Output every entry exactly as written, skipping any pictures.
-------------------------
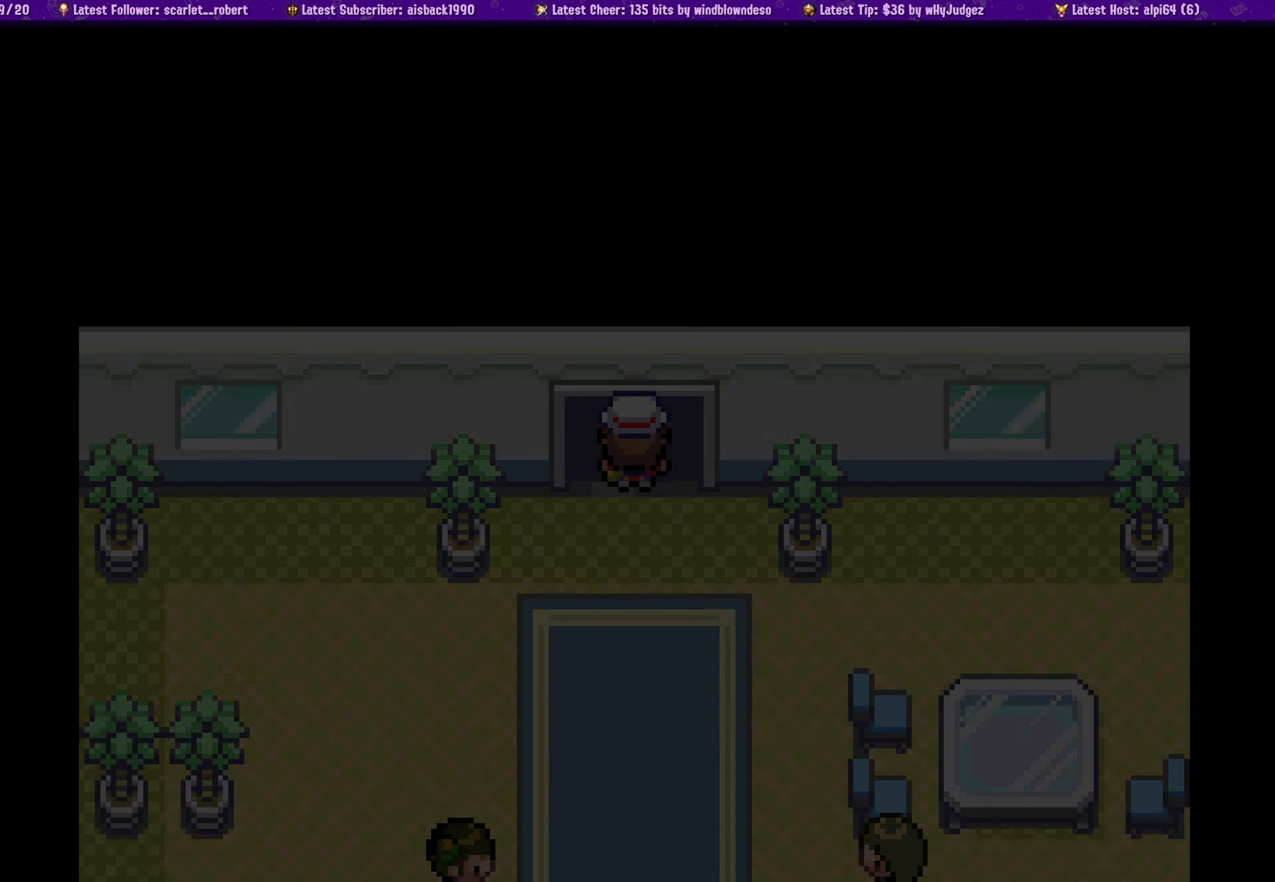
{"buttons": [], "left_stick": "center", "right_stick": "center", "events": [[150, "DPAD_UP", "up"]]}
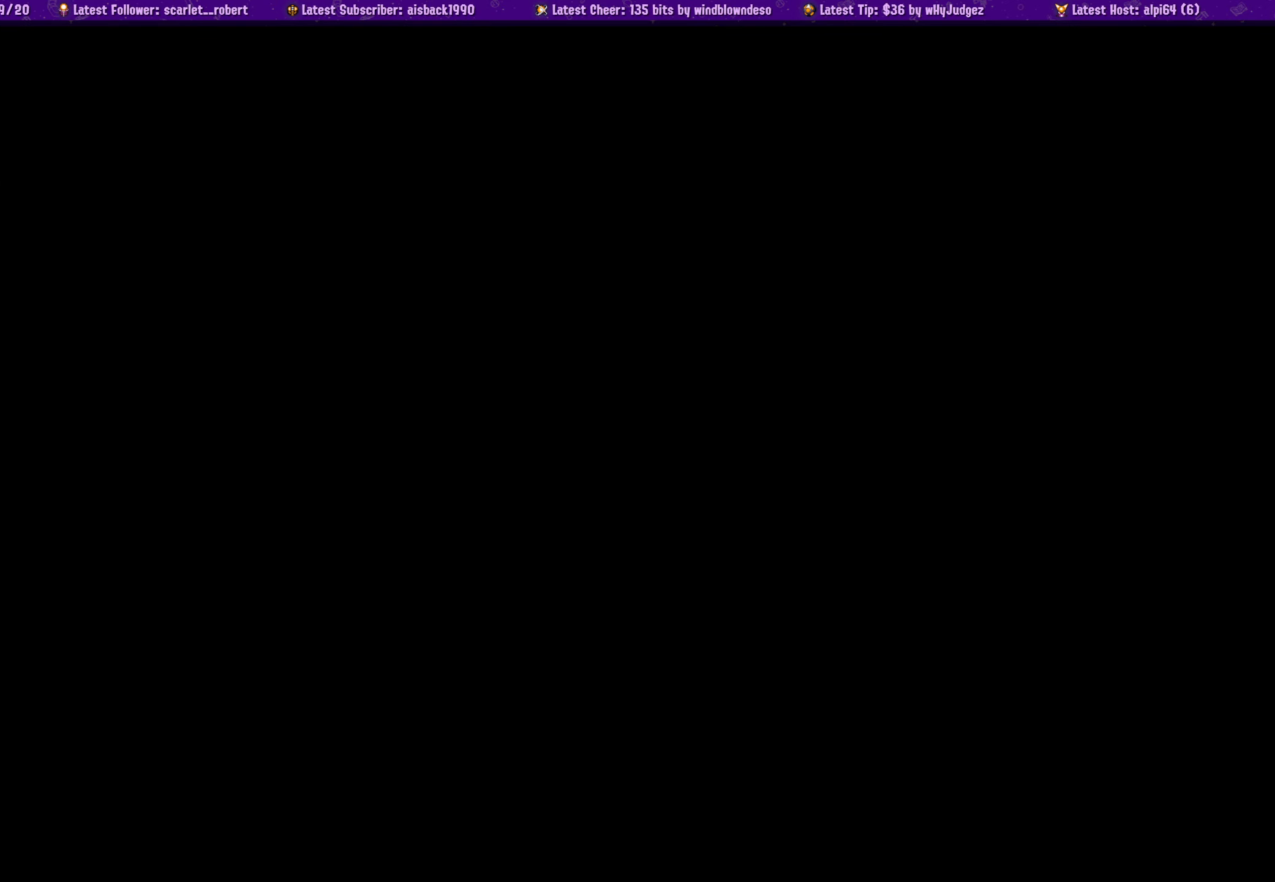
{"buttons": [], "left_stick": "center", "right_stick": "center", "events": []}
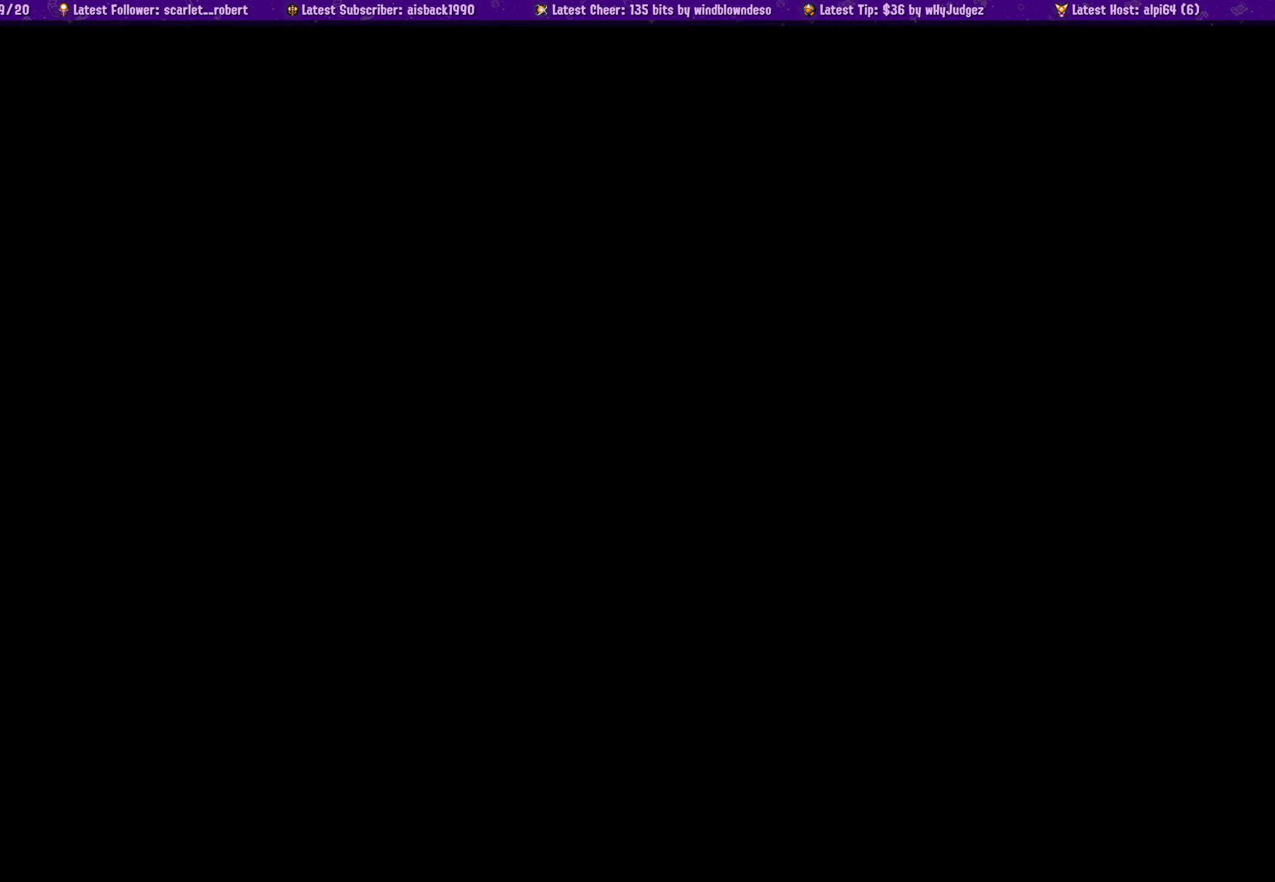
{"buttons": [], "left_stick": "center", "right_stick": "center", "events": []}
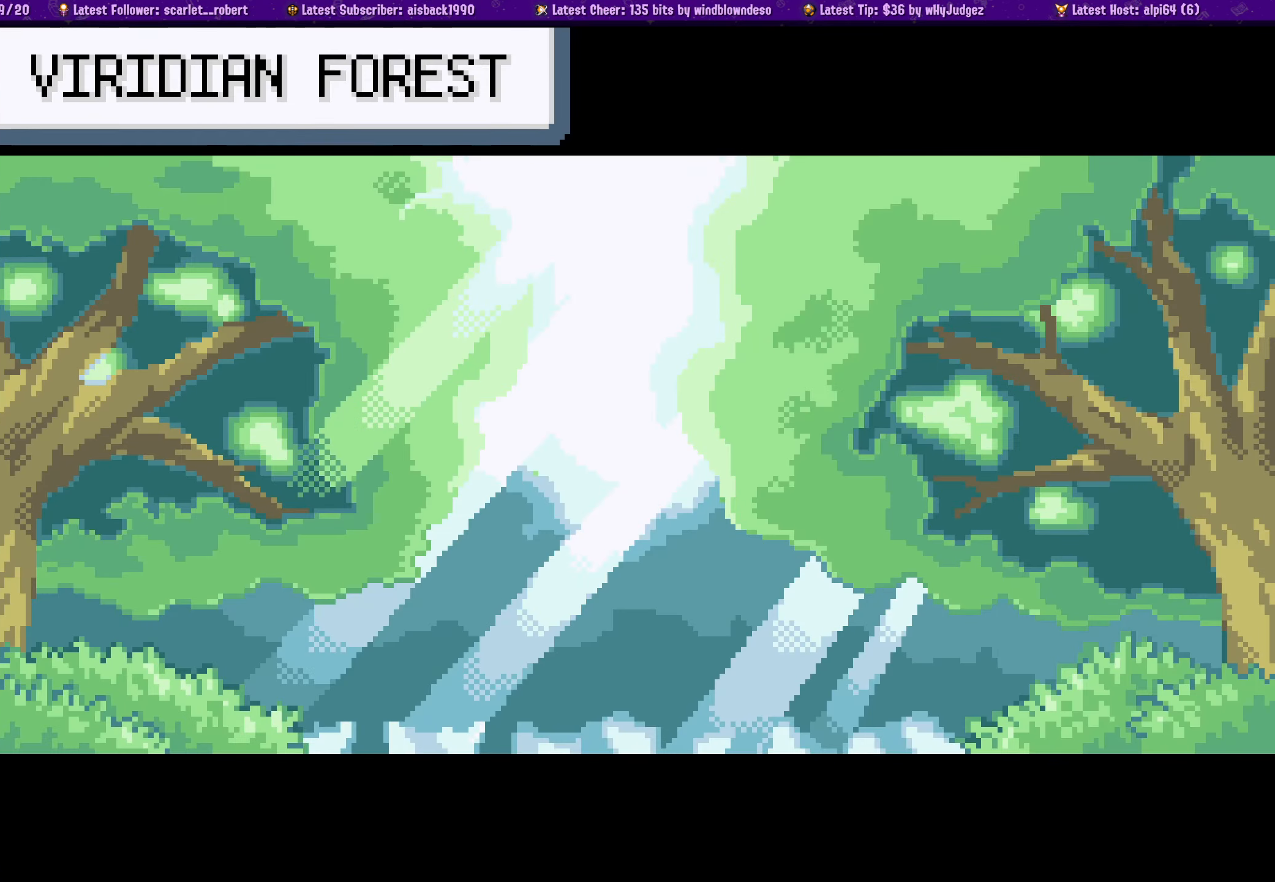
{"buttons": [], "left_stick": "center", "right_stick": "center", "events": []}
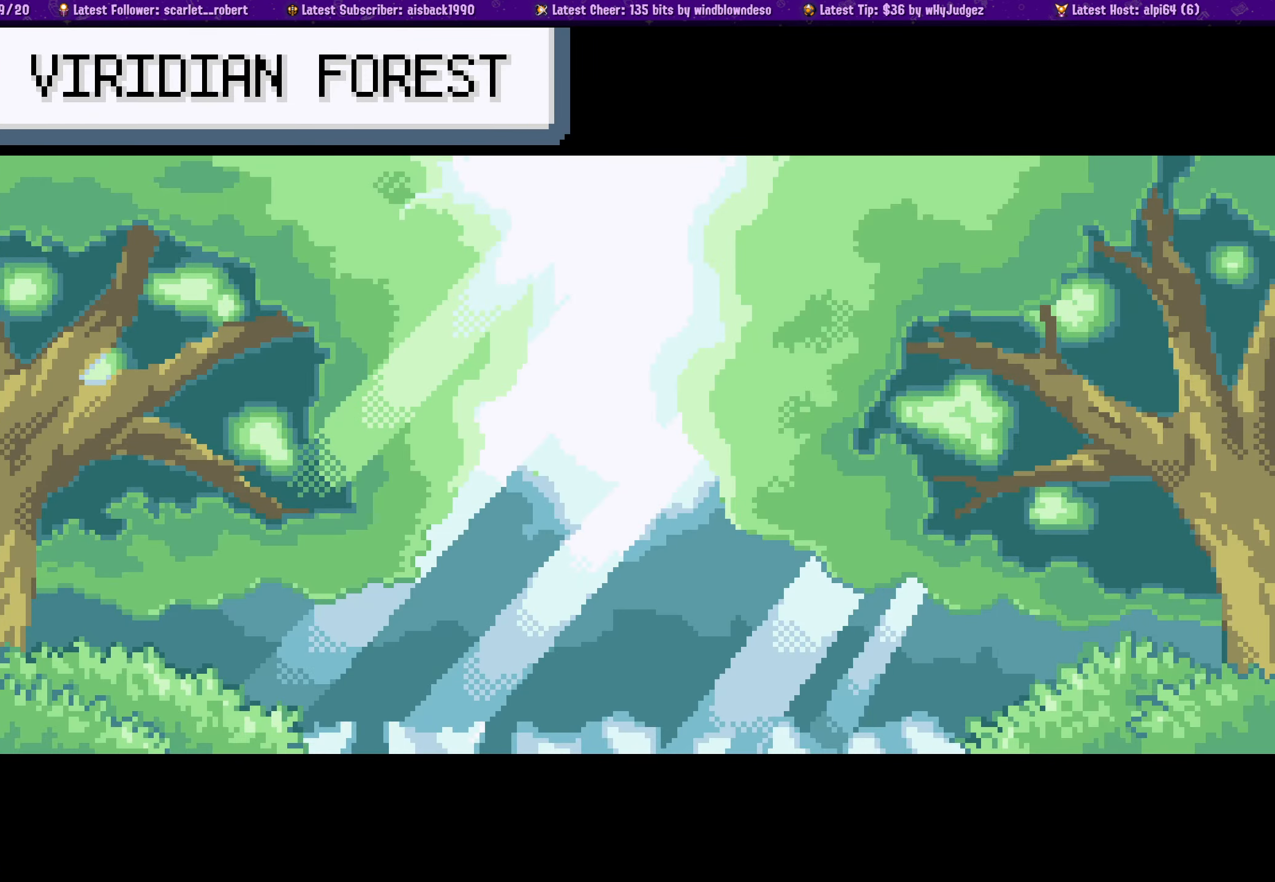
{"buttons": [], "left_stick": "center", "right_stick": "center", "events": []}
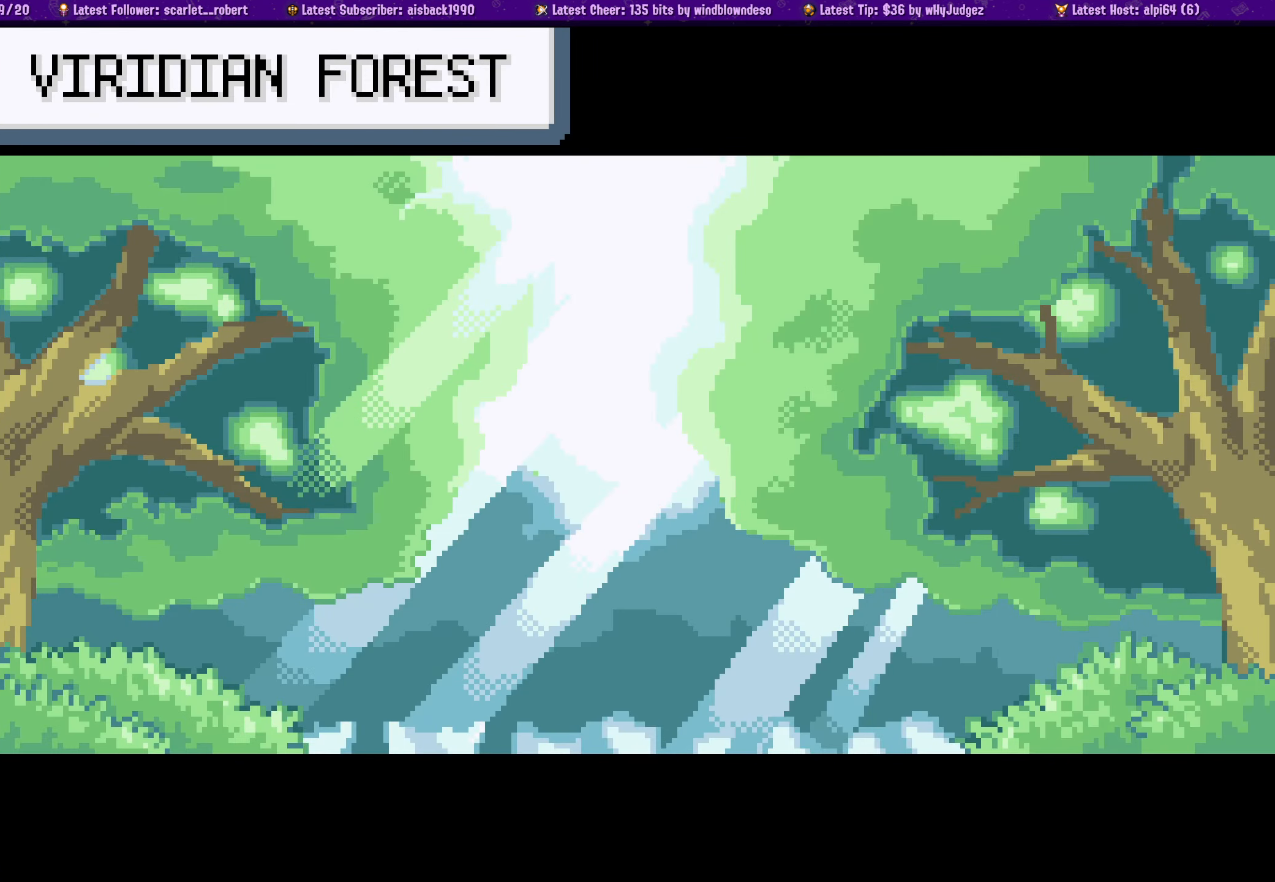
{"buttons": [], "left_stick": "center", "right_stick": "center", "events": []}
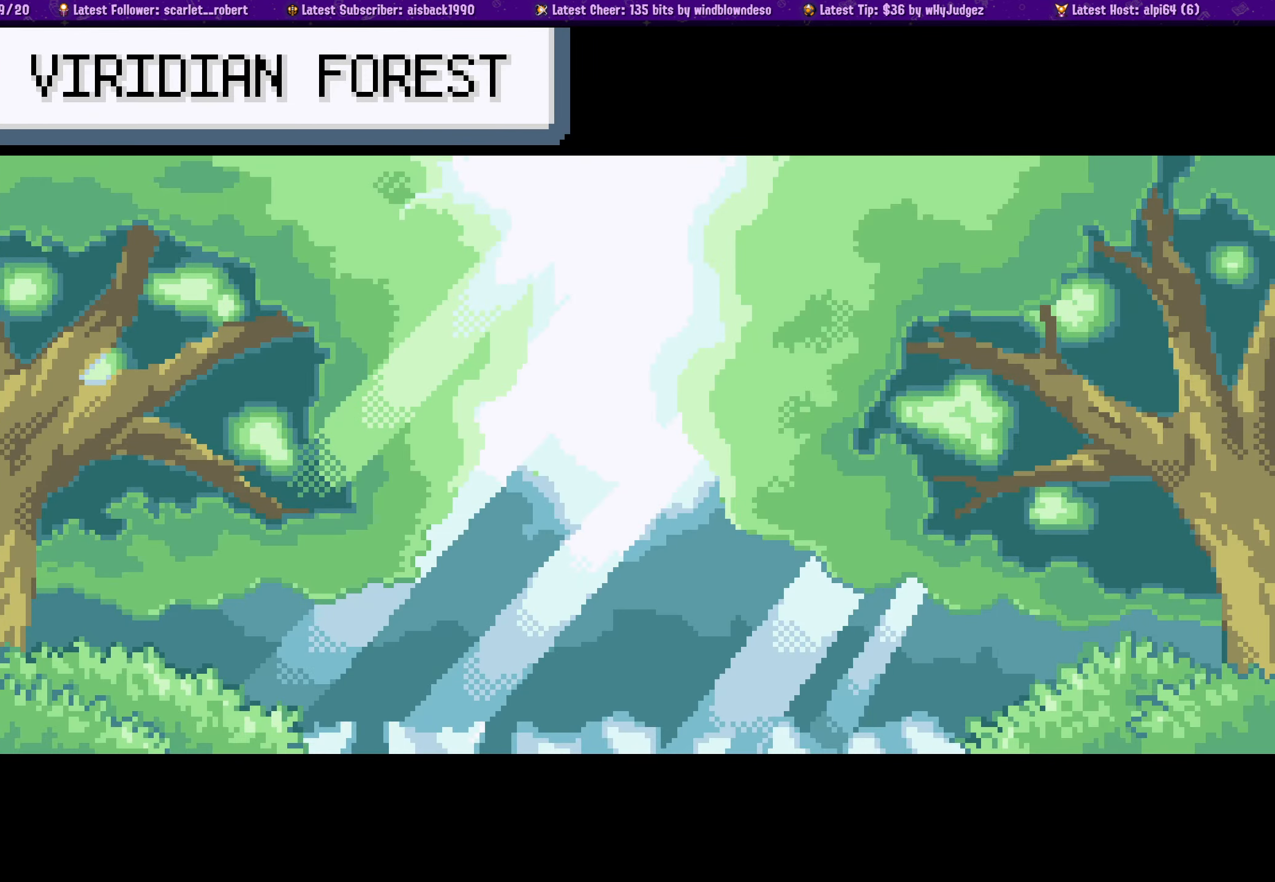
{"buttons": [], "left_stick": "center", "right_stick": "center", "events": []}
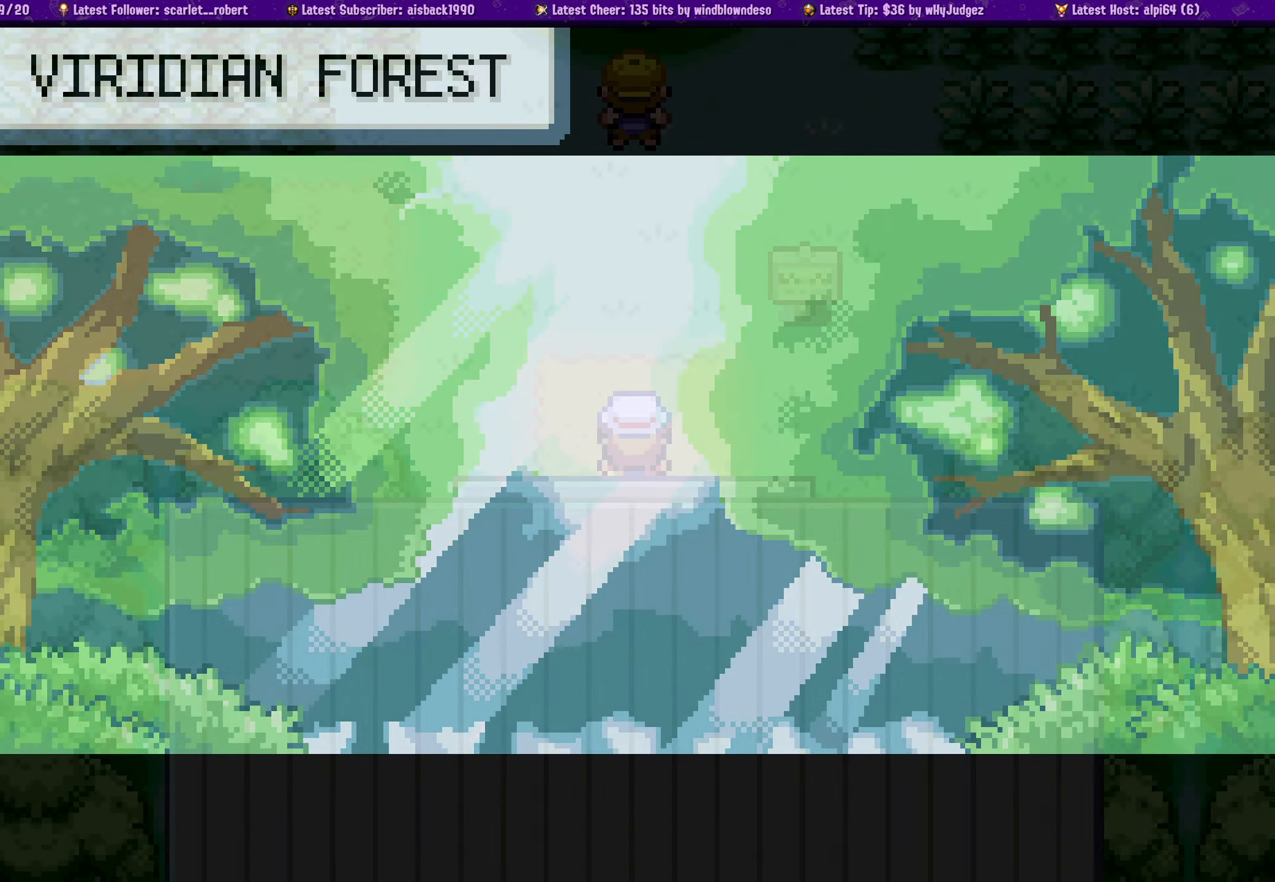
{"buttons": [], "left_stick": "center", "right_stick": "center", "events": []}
-------------------------
▶ TASK RESPONSE:
{"buttons": [], "left_stick": "center", "right_stick": "center", "events": [[150, "DPAD_UP", "up"]]}
{"buttons": [], "left_stick": "center", "right_stick": "center", "events": []}
{"buttons": [], "left_stick": "center", "right_stick": "center", "events": []}
{"buttons": [], "left_stick": "center", "right_stick": "center", "events": []}
{"buttons": [], "left_stick": "center", "right_stick": "center", "events": []}
{"buttons": [], "left_stick": "center", "right_stick": "center", "events": []}
{"buttons": [], "left_stick": "center", "right_stick": "center", "events": []}
{"buttons": [], "left_stick": "center", "right_stick": "center", "events": []}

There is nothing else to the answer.